ASSIGNMENT. A letter-for-letter copy of the listing is required, with no pictures in it.

DATA RECORDS.
____
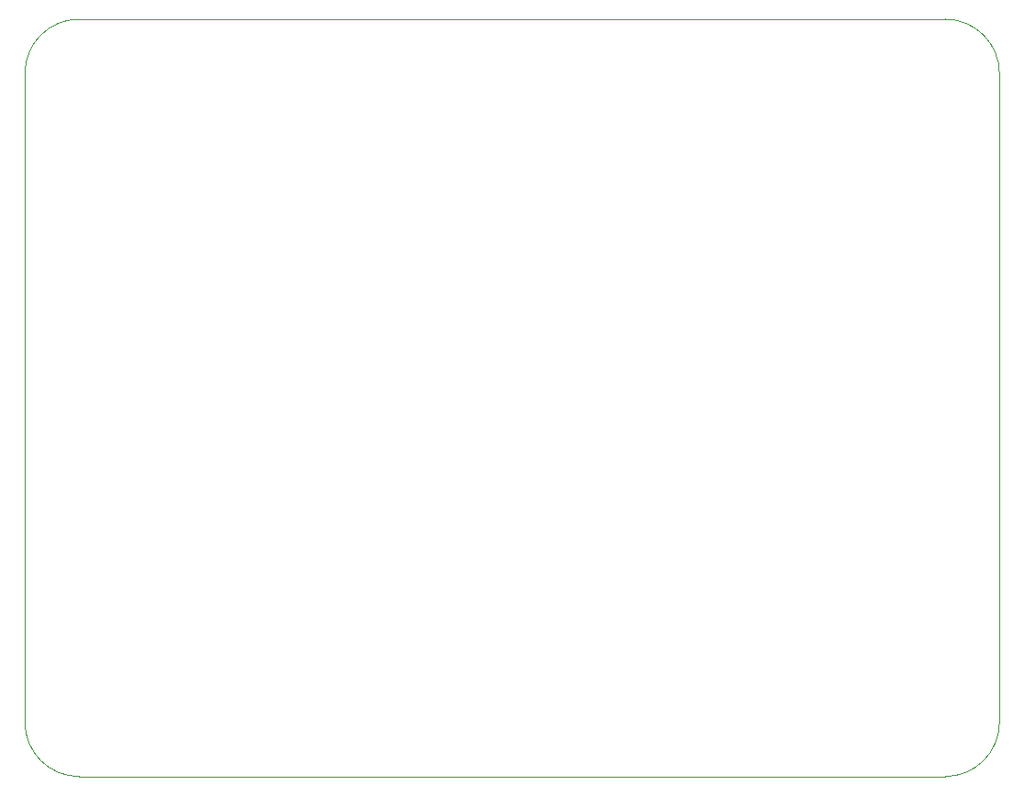
<source format=gbr>
%TF.GenerationSoftware,KiCad,Pcbnew,7.0.11-7.0.11~ubuntu22.04.1*%
%TF.CreationDate,2024-09-03T00:59:23+02:00*%
%TF.ProjectId,JTAGFinder,4a544147-4669-46e6-9465-722e6b696361,rev?*%
%TF.SameCoordinates,Original*%
%TF.FileFunction,Profile,NP*%
%FSLAX46Y46*%
G04 Gerber Fmt 4.6, Leading zero omitted, Abs format (unit mm)*
G04 Created by KiCad (PCBNEW 7.0.11-7.0.11~ubuntu22.04.1) date 2024-09-03 00:59:23*
%MOMM*%
%LPD*%
G01*
G04 APERTURE LIST*
%TA.AperFunction,Profile*%
%ADD10C,0.100000*%
%TD*%
G04 APERTURE END LIST*
D10*
X104065000Y-123275000D02*
X104065000Y-63275000D01*
X189065000Y-128275000D02*
G75*
G03*
X194065000Y-123275000I0J5000000D01*
G01*
X194065000Y-63275000D02*
G75*
G03*
X189065000Y-58275000I-5000000J0D01*
G01*
X109065000Y-58275000D02*
G75*
G03*
X104065000Y-63275000I0J-5000000D01*
G01*
X109065000Y-58275000D02*
X189065000Y-58275000D01*
X194065000Y-63275000D02*
X194065000Y-123275000D01*
X189065000Y-128275000D02*
X109065000Y-128275000D01*
X104065000Y-123275000D02*
G75*
G03*
X109065000Y-128275000I5000000J0D01*
G01*
M02*

</source>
____
EXERCISE RESPONSE.
<source format=gbr>
%TF.GenerationSoftware,KiCad,Pcbnew,7.0.11-7.0.11~ubuntu22.04.1*%
%TF.CreationDate,2024-09-03T00:59:23+02:00*%
%TF.ProjectId,JTAGFinder,4a544147-4669-46e6-9465-722e6b696361,rev?*%
%TF.SameCoordinates,Original*%
%TF.FileFunction,Profile,NP*%
%FSLAX46Y46*%
G04 Gerber Fmt 4.6, Leading zero omitted, Abs format (unit mm)*
G04 Created by KiCad (PCBNEW 7.0.11-7.0.11~ubuntu22.04.1) date 2024-09-03 00:59:23*
%MOMM*%
%LPD*%
G01*
G04 APERTURE LIST*
%TA.AperFunction,Profile*%
%ADD10C,0.100000*%
%TD*%
G04 APERTURE END LIST*
D10*
X104065000Y-123275000D02*
X104065000Y-63275000D01*
X189065000Y-128275000D02*
G75*
G03*
X194065000Y-123275000I0J5000000D01*
G01*
X194065000Y-63275000D02*
G75*
G03*
X189065000Y-58275000I-5000000J0D01*
G01*
X109065000Y-58275000D02*
G75*
G03*
X104065000Y-63275000I0J-5000000D01*
G01*
X109065000Y-58275000D02*
X189065000Y-58275000D01*
X194065000Y-63275000D02*
X194065000Y-123275000D01*
X189065000Y-128275000D02*
X109065000Y-128275000D01*
X104065000Y-123275000D02*
G75*
G03*
X109065000Y-128275000I5000000J0D01*
G01*
M02*

</source>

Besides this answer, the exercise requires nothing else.